Owning and operating a number of medium-small retail websites that sell items that are difficult to ask for in person posed a marketing challenge to its owner Tom Nardone of Troy, Michigan who runs PriveCo. Although he saw the potential of selling an item such as the inexpensive bulletproof vest online according to a recent Associated Press (AP) article, Nardone realized that he needed to reach a wider audience than he was getting at gun shows. He began creating videos where he demonstrates the strength of the vest, shooting everything from watermelons to boxes of candy to illustrate what his bulletproof vest can and will do. The videos can be graphic, with items exploding at slow speed and Nardone sometimes splattered with barbecue sauce or peanut butter.
PriveCo's videos have collected a following, according to the AP article, with the melon video earning nearly one million views. In the video, Nardone lines up seven melons and shoots them at point blank range. The video illustrates that one would have to carry around four water melons to match the protection Nardone gets from one inexpensive bullet proof vest. Nardone is often recognized at gun shows and has received compliments from people who like to watch him shoot items from gravel to boxed wine, AP notes.
"The vest does its job, but it's nothing to look at," Nardone says. "So we said, uh oh, we've got to come up with something good."
It's natural for some small businesses like real estate brokers to use videos in marketing campaigns for houses and other properties; for others, it can take some brainstorming and perhaps even an offbeat sense of humor to come up with something compelling, the article notes. But more businesses are getting on board — Facebook counted more than 3m small business videos posted in September, up 50% from 2m six months earlier, according to the company's most recent published figures.
Arlington Machinery, which sells, repairs and appraises used plastic-making machines, began posting videos on YouTube nine years ago with several objectives. One was to raise the company's rank in internet search results, and another was to display machines for prospective buyers. Or, if equipment was sent to the company for repair, videos could show the owners that the machines were ready to be sent back, the article notes.
But more recently, Arlington realized videos were also a way to market itself to different kinds of customers. The Elk Grove, Illinois-based company decided to have a little fun and commissioned the whimsical animated video that explains the company's services.
"Used machinery is not all that exciting to most people," says David Pietig, a general manager at the company. "What we're trying to do is make people interested in what we do."

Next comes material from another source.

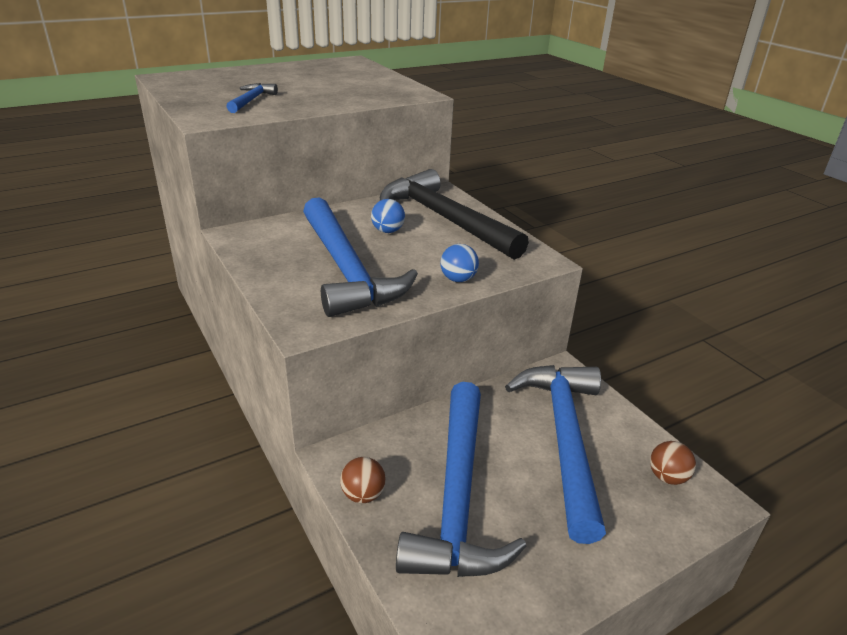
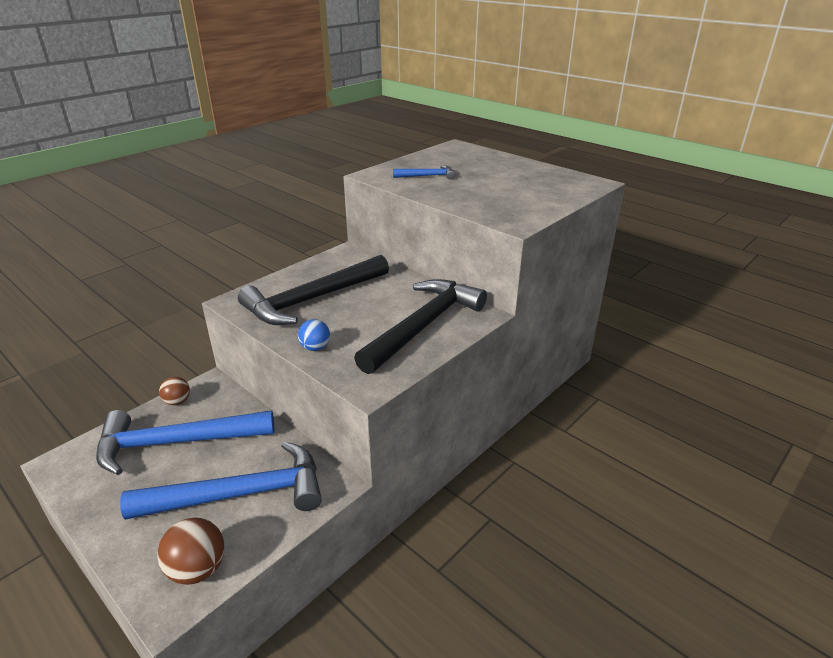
camera: 75 degrees right, 0 degrees up
(346, 269) = (312, 299): blue hammer -> black hammer
(387, 231) = (383, 304): blue ball -> none
(667, 477) = (198, 569): brown ball -> brown ball, size x1.60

Thinking about what customers want to see is the best way to get inspired, marketing experts say according to the AP article.
"Good ideas can come from everywhere. If there is an old-school mentality at a company, they should get a pool of 21-year-olds that are more digitally and socially media savvy," suggests Brian Metcalf, CEO of GreenRoom, a digital marketing company based in Miami.
Making videos for these small businesses can cost almost nothing or run into the tens of thousands of dollars. Arlington Machinery says its animation cost only about $100, but Nardone paid more than $15,000 to produce a series of videos last summer. At Mountain View Vineyard, a Pennsylvania winery that began making videos in the past year, a smartphone and a still camera have kept the costs minimal.
When marketing director Laurie Monteforte started working at Mountain View a year ago, she made it a priority to create a campaign that included videos. But the standard way of selling wine — showing smiling people gathered around a food-laden table and lifting their glasses in a toast — won't work in a video, she says.
"Today's audience doesn't want commercials, where we try to sell you something," Monteforte said in the AP story.
Mountain View's videos teach viewers how to make something with wine, such as red wine hot chocolate, or show some aspect of the winery's operations. Last summer, owner Linda Rice demonstrated how she hand-picks Japanese beetles off of plants and drops them into soapy water, killing them without chemical pesticides.
Mountain View says its revenue is up about 30% in the past year, and credits about three-quarters of that gain to video and social media, the AP story notes.
"There are so many options where people can go for wine and spirits," Rice says. "Video and social media set us apart because people get to know us."